About the Commemoration Programme
The National Archives’ 2023 Commemoration Programme
Following an intensive programme of commemorations in 2021 and 2022, including exhibitions, publications and events relating to the negotiation of the 1921 Anglo-Irish Treaty, the destruction of the Public Record Office of Ireland, the pocket diaries of Michael Collins, and the 1922 Constitution Committee, the National Archives is planning an exciting public programme for the year ahead.
The centrepiece of the National Archives’ 2023 Commemoration Programme is an international exhibition to mark the centenary of Ireland joining the League of Nations. Drawing from records held in the National Archives, the exhibition will explore the early ambitions of the new Irish state as it asserted its independence within an international frame. The exhibition will introduce the Irish delegation who travelled and worked in Geneva in 1923 to secure Ireland’s membership, and explore key themes relating to the role of Ireland at the League of Nations during the 1930s. Working in partnership with the Department of Foreign Affairs and the Royal Irish Academy (Documents in Irish Foreign Policy), the exhibition will be presented in Switzerland (Geneva) and in Ireland in September 2023.
The National Archives will continue to support creative thinking and the arts in 2023, through a major exhibition by artist-in-residence, John Beattie; a two-part documentary commissioned in association with RTÉ which explores the story of nation building over the last 100 years; and an installation of new work by ANU which highlights the value of record keeping, the tragedy of lost histories and the role of the artist in addressing, in imaginative and creative ways, absences and gaps in the archive and our collective memory.
The National Archives will present a series of monthly public talks, including an historian’s response to Compensation Claims relating to the period of the War of Independence and Civil War, and a panel discussion to mark the centenary of The Irish Film Censor’s Office, which was established by the Censorship of Films Act, 1923.

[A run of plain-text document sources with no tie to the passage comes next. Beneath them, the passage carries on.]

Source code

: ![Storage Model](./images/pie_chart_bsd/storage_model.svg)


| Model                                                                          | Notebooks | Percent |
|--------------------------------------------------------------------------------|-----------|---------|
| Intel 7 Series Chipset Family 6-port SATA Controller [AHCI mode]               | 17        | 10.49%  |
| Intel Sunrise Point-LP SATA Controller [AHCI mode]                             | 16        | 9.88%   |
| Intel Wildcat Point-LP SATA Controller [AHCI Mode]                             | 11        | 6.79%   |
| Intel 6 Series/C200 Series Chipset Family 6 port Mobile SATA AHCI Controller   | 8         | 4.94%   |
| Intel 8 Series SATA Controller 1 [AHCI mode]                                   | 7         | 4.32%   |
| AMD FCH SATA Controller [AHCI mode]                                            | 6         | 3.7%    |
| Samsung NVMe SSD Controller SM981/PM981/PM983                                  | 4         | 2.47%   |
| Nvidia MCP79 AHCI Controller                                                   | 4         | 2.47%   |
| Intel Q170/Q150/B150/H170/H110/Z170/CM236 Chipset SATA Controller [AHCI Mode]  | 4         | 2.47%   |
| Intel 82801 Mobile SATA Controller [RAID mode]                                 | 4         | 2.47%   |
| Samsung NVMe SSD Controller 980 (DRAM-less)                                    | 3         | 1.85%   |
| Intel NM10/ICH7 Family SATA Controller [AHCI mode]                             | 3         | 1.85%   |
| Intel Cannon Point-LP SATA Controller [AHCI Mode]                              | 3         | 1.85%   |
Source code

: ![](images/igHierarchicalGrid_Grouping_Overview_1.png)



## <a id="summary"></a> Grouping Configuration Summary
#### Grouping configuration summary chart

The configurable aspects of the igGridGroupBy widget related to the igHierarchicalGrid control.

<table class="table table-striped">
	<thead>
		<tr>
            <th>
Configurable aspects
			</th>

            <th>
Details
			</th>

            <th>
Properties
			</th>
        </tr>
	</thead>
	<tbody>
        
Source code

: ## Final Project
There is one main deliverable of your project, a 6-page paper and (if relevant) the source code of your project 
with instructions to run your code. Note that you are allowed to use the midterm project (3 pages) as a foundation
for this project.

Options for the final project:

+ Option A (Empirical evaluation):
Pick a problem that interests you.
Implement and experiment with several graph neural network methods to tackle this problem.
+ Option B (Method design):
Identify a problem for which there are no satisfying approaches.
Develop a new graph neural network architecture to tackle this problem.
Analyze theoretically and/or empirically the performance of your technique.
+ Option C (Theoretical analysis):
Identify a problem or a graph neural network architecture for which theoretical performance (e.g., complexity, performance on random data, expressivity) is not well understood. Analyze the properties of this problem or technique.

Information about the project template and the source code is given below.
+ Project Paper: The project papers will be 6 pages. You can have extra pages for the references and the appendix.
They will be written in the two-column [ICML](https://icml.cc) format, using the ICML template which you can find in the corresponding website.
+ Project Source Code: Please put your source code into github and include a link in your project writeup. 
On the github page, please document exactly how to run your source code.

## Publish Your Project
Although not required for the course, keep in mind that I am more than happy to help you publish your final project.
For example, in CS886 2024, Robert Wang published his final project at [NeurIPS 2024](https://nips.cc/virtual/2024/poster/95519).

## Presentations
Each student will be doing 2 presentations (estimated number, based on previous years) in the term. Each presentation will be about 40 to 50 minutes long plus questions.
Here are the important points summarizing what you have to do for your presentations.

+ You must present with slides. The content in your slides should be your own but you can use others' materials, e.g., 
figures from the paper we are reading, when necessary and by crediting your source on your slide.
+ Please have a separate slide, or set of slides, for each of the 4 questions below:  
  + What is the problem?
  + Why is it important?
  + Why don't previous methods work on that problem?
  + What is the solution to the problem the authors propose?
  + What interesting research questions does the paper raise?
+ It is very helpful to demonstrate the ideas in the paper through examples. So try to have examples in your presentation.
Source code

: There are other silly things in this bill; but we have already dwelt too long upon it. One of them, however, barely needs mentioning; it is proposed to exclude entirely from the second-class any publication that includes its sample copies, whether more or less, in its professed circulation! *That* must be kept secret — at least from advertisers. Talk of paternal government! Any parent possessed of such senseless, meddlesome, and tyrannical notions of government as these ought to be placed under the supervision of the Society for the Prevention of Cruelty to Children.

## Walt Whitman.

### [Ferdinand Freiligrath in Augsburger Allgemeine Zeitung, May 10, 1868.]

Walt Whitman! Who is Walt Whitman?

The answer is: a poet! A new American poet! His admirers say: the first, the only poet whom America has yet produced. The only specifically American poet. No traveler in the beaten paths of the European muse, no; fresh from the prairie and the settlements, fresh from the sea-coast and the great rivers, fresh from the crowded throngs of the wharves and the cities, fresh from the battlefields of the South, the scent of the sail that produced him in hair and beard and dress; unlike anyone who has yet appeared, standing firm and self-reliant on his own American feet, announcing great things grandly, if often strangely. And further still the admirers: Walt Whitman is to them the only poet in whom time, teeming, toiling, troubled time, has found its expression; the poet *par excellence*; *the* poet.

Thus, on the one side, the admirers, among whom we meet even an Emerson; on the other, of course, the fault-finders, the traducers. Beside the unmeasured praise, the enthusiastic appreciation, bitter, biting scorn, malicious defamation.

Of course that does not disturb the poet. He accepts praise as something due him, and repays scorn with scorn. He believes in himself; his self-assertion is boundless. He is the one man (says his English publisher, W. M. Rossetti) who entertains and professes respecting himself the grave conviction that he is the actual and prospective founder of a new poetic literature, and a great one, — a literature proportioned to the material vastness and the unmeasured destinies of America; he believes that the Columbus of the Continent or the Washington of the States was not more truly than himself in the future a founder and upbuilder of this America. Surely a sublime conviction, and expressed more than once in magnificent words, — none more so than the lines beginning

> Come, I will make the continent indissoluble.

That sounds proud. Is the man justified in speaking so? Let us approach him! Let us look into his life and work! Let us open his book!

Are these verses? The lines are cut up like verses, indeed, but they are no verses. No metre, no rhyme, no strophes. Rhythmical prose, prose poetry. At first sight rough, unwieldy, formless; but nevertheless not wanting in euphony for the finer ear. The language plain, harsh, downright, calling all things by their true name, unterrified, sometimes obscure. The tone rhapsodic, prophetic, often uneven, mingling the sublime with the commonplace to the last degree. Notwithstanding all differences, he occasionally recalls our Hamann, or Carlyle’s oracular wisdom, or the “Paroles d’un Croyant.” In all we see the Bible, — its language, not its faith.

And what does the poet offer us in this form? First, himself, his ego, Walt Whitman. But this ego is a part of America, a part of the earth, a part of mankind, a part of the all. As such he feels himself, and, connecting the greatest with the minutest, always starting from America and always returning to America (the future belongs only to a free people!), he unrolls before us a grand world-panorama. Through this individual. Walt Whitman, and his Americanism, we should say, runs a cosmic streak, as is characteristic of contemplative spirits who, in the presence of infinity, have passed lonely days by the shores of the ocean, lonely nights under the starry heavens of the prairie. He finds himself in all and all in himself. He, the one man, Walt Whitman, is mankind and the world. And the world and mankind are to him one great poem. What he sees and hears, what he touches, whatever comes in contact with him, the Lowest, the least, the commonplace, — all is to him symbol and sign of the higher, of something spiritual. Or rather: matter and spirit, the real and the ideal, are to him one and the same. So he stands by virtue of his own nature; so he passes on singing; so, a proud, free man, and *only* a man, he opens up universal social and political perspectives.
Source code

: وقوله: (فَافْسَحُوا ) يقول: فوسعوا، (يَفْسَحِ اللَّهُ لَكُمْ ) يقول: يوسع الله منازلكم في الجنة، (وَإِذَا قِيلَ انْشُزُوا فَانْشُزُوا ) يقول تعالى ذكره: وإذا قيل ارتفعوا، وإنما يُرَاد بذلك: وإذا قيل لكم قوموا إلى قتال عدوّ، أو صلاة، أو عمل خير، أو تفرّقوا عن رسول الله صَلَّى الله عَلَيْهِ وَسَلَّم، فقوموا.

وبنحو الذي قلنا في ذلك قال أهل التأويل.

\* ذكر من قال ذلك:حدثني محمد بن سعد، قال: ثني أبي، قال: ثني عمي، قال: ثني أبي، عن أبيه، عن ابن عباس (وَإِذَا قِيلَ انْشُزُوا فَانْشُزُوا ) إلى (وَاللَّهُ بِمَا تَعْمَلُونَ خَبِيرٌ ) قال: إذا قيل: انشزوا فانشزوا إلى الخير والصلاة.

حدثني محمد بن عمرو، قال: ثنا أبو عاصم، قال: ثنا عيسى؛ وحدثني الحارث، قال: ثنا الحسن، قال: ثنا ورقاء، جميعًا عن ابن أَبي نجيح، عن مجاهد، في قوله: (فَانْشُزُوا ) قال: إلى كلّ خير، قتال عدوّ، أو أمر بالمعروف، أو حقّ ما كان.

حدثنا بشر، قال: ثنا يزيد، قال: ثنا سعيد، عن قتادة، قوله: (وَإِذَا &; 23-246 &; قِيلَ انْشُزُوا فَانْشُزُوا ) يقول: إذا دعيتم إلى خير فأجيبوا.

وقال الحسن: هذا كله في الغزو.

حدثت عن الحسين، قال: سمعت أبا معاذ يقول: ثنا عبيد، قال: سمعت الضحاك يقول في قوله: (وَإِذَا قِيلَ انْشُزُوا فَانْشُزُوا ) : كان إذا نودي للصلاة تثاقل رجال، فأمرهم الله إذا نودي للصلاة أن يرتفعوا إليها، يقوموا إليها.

The National Archives’ Commemoration Programme aims to bring our collections to life and make them relevant by exploring the impact and legacy of the events that occurred during the revolutionary period. By supporting scholarly, collaborative and creative responses, the National Archives has, and will continue to activate its holdings to enable an open, diverse and inclusive commemoration of the final, challenging years of Ireland’s Decade of Centenaries.